U.S. Secretly Infected Guatemalans with STDs to Test Drugs?: Guatemalan Government to Investigate Cases, Compensation for the Victims’ Families in Consideration
The Guatemalan government is investigating the cases of the victims of a secret medical testing conducted by the United States in the 1940s.
From 1946-48, a U.S. medical research project conducted tests to more than 5,500 Guatemalan citizens who were deliberately infected with venereal diseases without their knowledge, including sexually transmitted diseases (STDs) syphilis, gonorrhea, and chancroid, teleSUR listed.
Health officials exposed or contaminated prisoners, prostitutes, soldiers, and mental patients with these diseases, the Tico Times reported. The U.S. presidential commission said that at least 83 of those involved in the experiment died. The objective was to observe the effects of antibiotic.

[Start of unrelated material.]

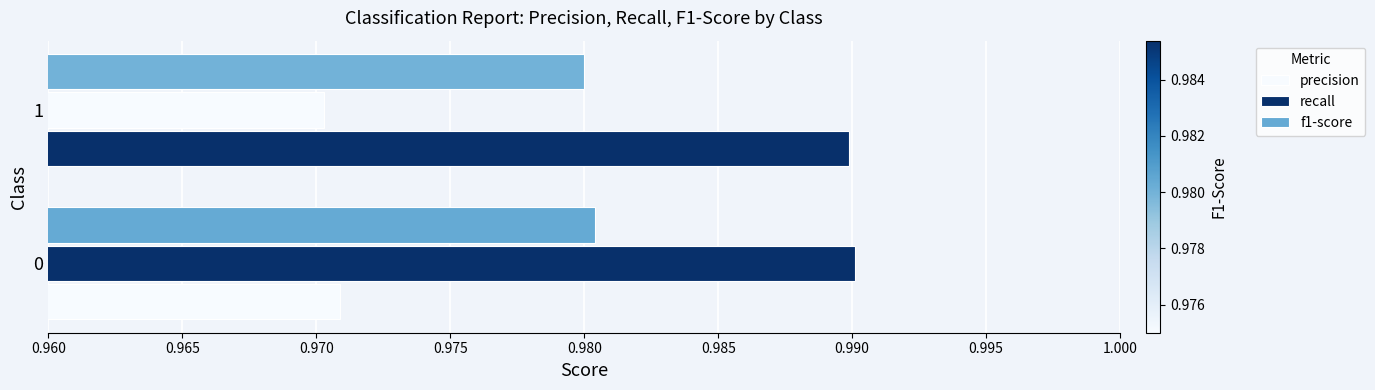

What is the minimum value shown in the chart?

1.0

"We will explore the possibilities of attention both within the government of Guatemala while we have also informed the United States Embassy," Guatemalan Vice President Juan Alfonso Fuentes Soria said on Tuesday, as quoted by teleSUR.
Prior to his announcement, the vice president met with a family in which three people suffered the repercussions of the covert medical testing. The family said they felt "neglected" and called for more "economic and moral reparations," the news outlet further reported. The Tico Times added that the government could opt for providing financial assistance to the family.
Soria also announced that he will meet with the appropriate U.S. Embassy officials to examine and discuss the case, teleSUR noted.
In 2010, U.S. President Barack Obama apologized to the subjects of the medical project and called it as a "crime against humanity," the Tico Times reported. He also vowed to provide reparation, but made no precise offer of compensation.
The unethical study was publicized by Dr. Susan Reverby, a professor at Wellesley College in the U.S., the news outlet wrote. She discovered the experiment while researching notes left behind by the deceased John Charles Cutler, a public health services sexual disease specialist whom led the experiment.
Cutler was also involved in another notorious U.S. medical research -- called the Tuskegee syphilis experiment -- that lasted for half a century up to 1972, the Tico Times reported. The research studied the progression of untreated syphilis in poor black residents in Alabama.
Last April, a $1 billion lawsuit was filed against Johns Hopkins University and the Rockefeller Foundation for assisting in conducting the unethical study in Guatemala, according to CNN. The suit has 774 plaintiffs and included people who were subjects in the experiments and their descendants.
A class-action federal lawsuit was also filed in 2012 over the Guatemalan experiment, CNN added. The lawsuit was dismissed by a judge, who said that Guatemalans could not sue the U.S. for grievances that took place in international territories.